Carcinogenesis: In a 2-year carcinogenicity study in rats, gastrointestinal neuroendocrine tumor was observed in the male 15 mg/kg/day (about 4.8 times AUC of the recommended human dose) group and the female 6 mg/kg/day (about 6.8 times AUC of the recommended human dose).
Impairment of Fertility: No effects on fertility and early embryonic development were observed up to a high dose of 500 mg/kg/day. As a result of the embryo-fetal development studies, short supernumerary cervical ribs were observed with a higher incidence in rats. The NOAEL for maternal rats was determined to be 500 mg/kg/day, which was 369 times the AUC of the human recommended dose, and the NOEL for embryos and fetuses was determined to be 20 mg/kg/day, which was 15.6 times the AUC of the human recommended dose.

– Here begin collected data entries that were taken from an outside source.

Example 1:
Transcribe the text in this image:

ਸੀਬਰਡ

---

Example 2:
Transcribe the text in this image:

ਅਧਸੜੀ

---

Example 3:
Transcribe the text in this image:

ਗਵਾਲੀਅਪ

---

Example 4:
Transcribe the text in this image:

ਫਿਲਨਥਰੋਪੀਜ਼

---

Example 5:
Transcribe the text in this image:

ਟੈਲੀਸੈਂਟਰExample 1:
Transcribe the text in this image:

There were no effects on fetal development despite abortions and weight loss symptoms in the maximum dose (10 mg/kg/day) group of rabbit. The NOAEL for maternal rabbits was determined to be 5 mg/kg/day, which was 2 times the AUC of the human recommended dose, and the NOAEL for embryos and fetuses was determined to be 10 mg/kg/day, which was 4.8 times the AUC of the human recommended dose.

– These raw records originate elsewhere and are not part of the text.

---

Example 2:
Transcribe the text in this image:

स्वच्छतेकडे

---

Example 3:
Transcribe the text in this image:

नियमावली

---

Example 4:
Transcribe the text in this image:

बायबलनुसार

In a pre- and post-natal development study and maternal function study in rats, tegoprazan and metabolite M1 were shown to be excreted in breast milk. And the NOAEL was determined to be 20 mg/kg/day, which was 8 times the AUC of the human recommended dose on the basis of the decreased survival rate of the first filial rats at 60 mg/kg/day, the maximal dose.